Mais comment font-ils ? Deux livres parus récemment tentent de percer le secret de ces athlètes est-africains, kényans en particulier, que l'on retrouvera certainement sur les podiums aux JO de Londres.
Sans trop prendre de risques, il est déjà possible de parier qu'il y aura des Kényans sur les podiums lors des Jeux olympiques de Londres (du 27 juillet au 12 août 2012). C'est de notoriété publique, ils dominent la plupart des disciplines de course à pied : même les Éthiopiens ont du mal à tenir le rythme. Une telle supériorité ne peut laisser indifférent, et nombreux sont ceux qui cherchent à expliquer le pourquoi d'une domination qui a parfois tendance à nourrir des clichés raciaux.
Deux livres viennent de paraître sur le sujet. Favorisant une explication biologique au détriment des facteurs sociologiques, Jean-Philippe Leclaire publie Pourquoi les Blancs courent moins vite (Grasset), ouvrage consacré aux performances des sprinteurs. Journaliste britannique adepte des enquêtes de terrain, Adharanand Finn a choisi un autre parti. Coureur amateur de bon niveau, il est allé s'entraîner au Kenya avec femme et enfants dans l'espoir, si ce n'est de gagner le marathon de Lewa, du moins de le terminer en mettant en pratique les « recettes miracle » des athlètes du pays.

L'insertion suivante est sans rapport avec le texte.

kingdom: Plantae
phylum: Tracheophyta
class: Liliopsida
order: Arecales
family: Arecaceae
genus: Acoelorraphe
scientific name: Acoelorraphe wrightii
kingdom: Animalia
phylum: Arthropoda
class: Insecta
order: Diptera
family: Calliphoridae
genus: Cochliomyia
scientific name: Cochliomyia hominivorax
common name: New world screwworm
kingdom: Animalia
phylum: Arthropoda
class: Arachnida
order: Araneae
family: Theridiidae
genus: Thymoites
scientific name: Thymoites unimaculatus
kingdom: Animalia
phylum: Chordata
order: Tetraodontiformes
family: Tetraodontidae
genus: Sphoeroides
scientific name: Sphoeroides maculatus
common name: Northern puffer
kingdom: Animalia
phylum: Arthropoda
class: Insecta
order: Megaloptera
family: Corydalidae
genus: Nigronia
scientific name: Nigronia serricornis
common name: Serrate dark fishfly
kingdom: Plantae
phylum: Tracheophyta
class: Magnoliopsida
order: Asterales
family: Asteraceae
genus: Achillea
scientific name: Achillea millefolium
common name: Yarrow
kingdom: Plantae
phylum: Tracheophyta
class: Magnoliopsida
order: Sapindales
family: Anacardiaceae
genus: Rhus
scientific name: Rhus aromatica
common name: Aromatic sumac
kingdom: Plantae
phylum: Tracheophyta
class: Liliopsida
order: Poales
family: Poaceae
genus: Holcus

Est-il arrivé au bout des 42,195 km, la distance mythique parcourue par le messager grec Phidippidès en 490 av. J.-C. entre les villes de Marathon et Athènes ? Pour le savoir, il faudra lire Courir avec les Kényans. Les secrets des hommes les plus rapides du monde (JC Lattès), dans lequel il relate son expérience. La démarche peut paraître masochiste, mais le journaliste du Guardian et de Runner's World parvient, en se mettant en scène, à raconter une histoire entraînante tout en faisant la part belle aux hommes et aux femmes qui, tous les jours, partent s'entraîner sur les routes avant même que le soleil ne se lève. Le lieu qu'il a choisi pour apprendre à courir comme eux n'est autre qu'Iten, cette ville de la vallée du Rift où vivent et se retrouvent les coureurs de fond du pays. À tous les coins de rue ou presque, un centre d'entraînement. Partout, des athlètes qui ont à leur actif une ou plusieurs victoires remarquables dans le monde.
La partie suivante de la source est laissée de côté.